By: Erin E. Kaprelian
The number of scam notices received by trademark owners after filing a trademark application has continued to be on the rise and present a real problem—in fact, this activity is so rampant that it is now considered to be reaching epidemic proportions. These notices often appear extremely official. Examples of scam notices could include a facsimile of the United States Patent and Trademark Office (USPTO) logo, notices mimicking the look of actual communications containing a reference to an owner’s specific trademark application serial number and a description of the mark, and have very authoritative sounding names (such as “Patent and Trademark Office”, an actual name used by multiple of these scam agencies). The notices often request payment for renewal or offer to record the owner’s trademark in a private registry (which does not exist in the United States)—for a monetary payment. A request for payment is, generally, the biggest tip-off that the notice is a scam.
The USPTO is aware of the proliferation of scam notices and is continuously trying to combat it. The official USPTO website contains a webpage regarding these notices, including an educational video, as well as a list of names of common offenders. The USPTO further encourages anyone who receives such a notice to report it to the Federal Trade Commission (FTC), as the FTC is the agency with the authority to prosecute offenders.

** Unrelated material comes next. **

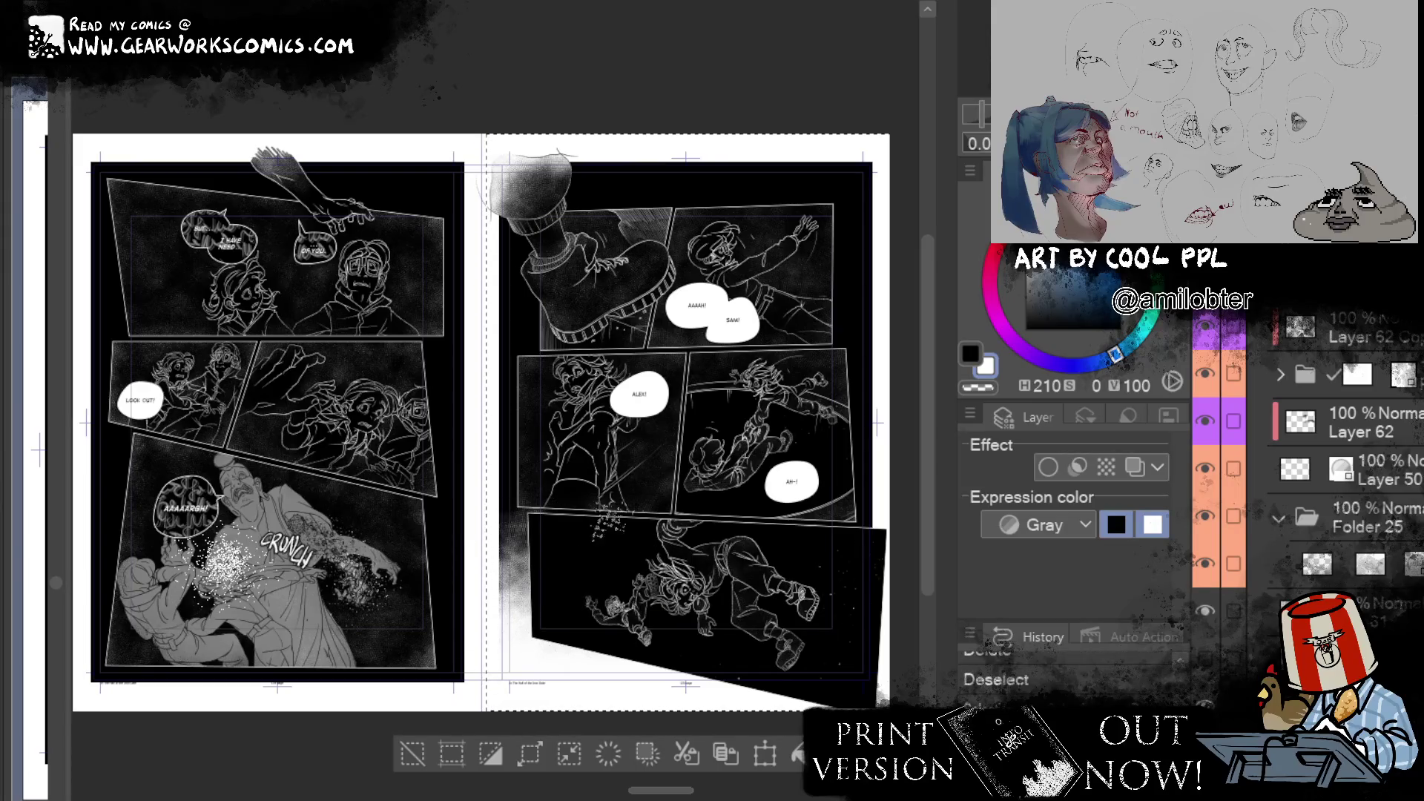
pyautogui.press('ctrl+z')
pyautogui.press('ctrl+z')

If you did not use an attorney to file your trademark application, it can be difficult to discern what is official and what is not. The best way to ensure that you are responding to something legitimate is to be vigilant about checking your trademark application status on the USPTO website—it includes deadlines for responses, fees, and any other information you would need to fully implement your trademark. In addition, for e-mail solicitations, it is imperative to check the domain name sending you the e-mail; if it is not from “uspto.gov”, it is not legitimate. And, you can always contact an intellectual property attorney to assist you through the process, even if you have already filed the application on your own.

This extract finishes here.